The ground-coupled heat exchanger can take a number of forms. In an open-loop system, two wells are typically used. These are similar to conventional water wells, with one acting as a source well, and the other acting as a sink. Water is pumped from the source well, through a water-to-refrigerant heat exchanger on the GeoExchange system, and returned to the second well. Alternately, the water from the source well can be returned to a lake, pond, or stream, if there is one in proximity to the site, and local regulations permit. The water remains unaffected by the system, except that its temperature is raised in summer and lowered in winter.

In a closed loop system, the ground-coupled heat exchanger takes the form of sealed high density polyethylene piping buried vertically or horizontally in the ground. In the case of vertical systems, a series of 4-in. to 6-in. diameter bore holes are made (typically using water well drilling equipment to attain depths of 150 to 300 feet), a loop of piping is inserted into each hole, the various loops are tied together by a manifold and then the holes are grouted and backfilled. For horizontal systems, similar piping loops are buried in horizontal trenches dug 4 to 6 feet deep, the piping is connected by headers, and the trenches backfilled. In both vertical and horizontal closed-loop systems, the water or water/nontoxic antifreeze mixture in these pipes remains within the pipes for the life of the system.

For purposes of describing system operation, let’s assume an open-loop system using two wells. The heating cycle begins when the ground water is pumped from the source well to a water-to-refrigerant heat exchanger (acting as an evaporator) on the geothermal heat pump. The tubes on the refrigerant side of the heat exchanger are filled with a liquid refrigerant at low temperature. As the liquid refrigerant flows through the heat exchanger, it absorbs heat from the ground water, and evaporates to form a cool gas (10° to 30°F cooler than the ground water). The water from the source well gives up heat as it flows through the heat exchanger, returning to the discharge well at a lower temperature.

The gaseous refrigerant from the evaporator passes through tubing to a compressor, which compresses it, raising its temperature and pressure (to an average of 180°F and 245 pounds per square inch (psi) pressure for most models). The hot, compressed gas then flows to a refrigerant-to-air heat exchanger, which acts as a condenser in the heating mode.
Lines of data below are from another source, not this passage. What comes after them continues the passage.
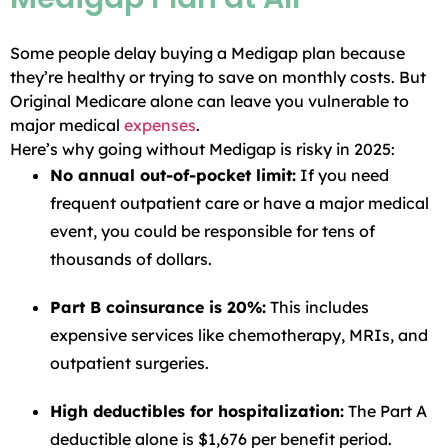
Some people delay buying a Medigap plan because
they’re healthy or trying to save on monthly costs. But
Original Medicare alone can leave you vulnerable to
major medical
expenses
.
Here’s why going without Medigap is risky in 2025:
No annual out-of-pocket limit:
If you need
frequent outpatient care or have a major medical
event, you could be responsible for tens of
thousands of dollars.
Part B coinsurance is 20%:
This includes
expensive services like chemotherapy, MRIs, and
outpatient surgeries.
High deductibles for hospitalization:
The Part A
deductible alone is $1,676 per benefit period.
Here, air flowing across the condenser tubing absorbs heat from the refrigerant and carries it throughout the house. As it releases heat, the refrigerant condenses to form a liquid, which then flows through an expansion device that reduces its pressure and consequently lowers its temperature again. Finally, the refrigerant re-enters the evaporator and the cycle is repeated.

For home cooling, the above process is reversed. The compressor sends the hot, dense gas directly to the water-to-refrigerant heat exchanger (now acting as a condenser). The water from the source well absorbs heat from the refrigerant and flows back to the discharge well at a higher temperature. As it gives up heat to the water, the refrigerant cools and condenses into a liquid. The cool liquid refrigerant flows through an expansion device (usually an orifice or valve), which further lowers its temperature and pressure. The cold liquid refrigerant then flows to the air-to-refrigerant heat exchanger, which now acts as an evaporator. Air from the home’s interior flows across the evaporator tubing, giving up heat to the refrigerant inside the tubes. The cooler air is moved through the house via the duct work. The warmed refrigerant evaporates as it absorbs heat from the air, and then returns to the compressor to repeat the cycle.
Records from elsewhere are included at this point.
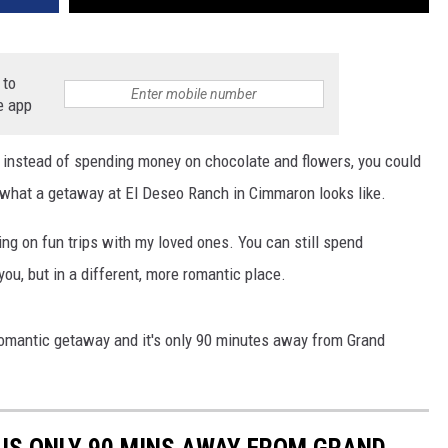
 to
e app
d instead of spending money on chocolate and flowers, you could
at what a getaway at El Deseo Ranch in Cimmaron looks like.
oing on fun trips with my loved ones. You can still spend
you, but in a different, more romantic place.
romantic getaway and it's only 90 minutes away from Grand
Most of the geothermal heat pumps installed today may also be equipped to provide hot water for domestic needs. In fact, hot water can be provided free during summer months, by using waste heat extracted from the home interior. Even in winter, the geothermal heat pump system can supplement the hot water provided by the gas or electric water heater, reducing overall hot water costs by about 30% annually. All of this is accomplished with a small supplemental heat exchanger called a desuperheater.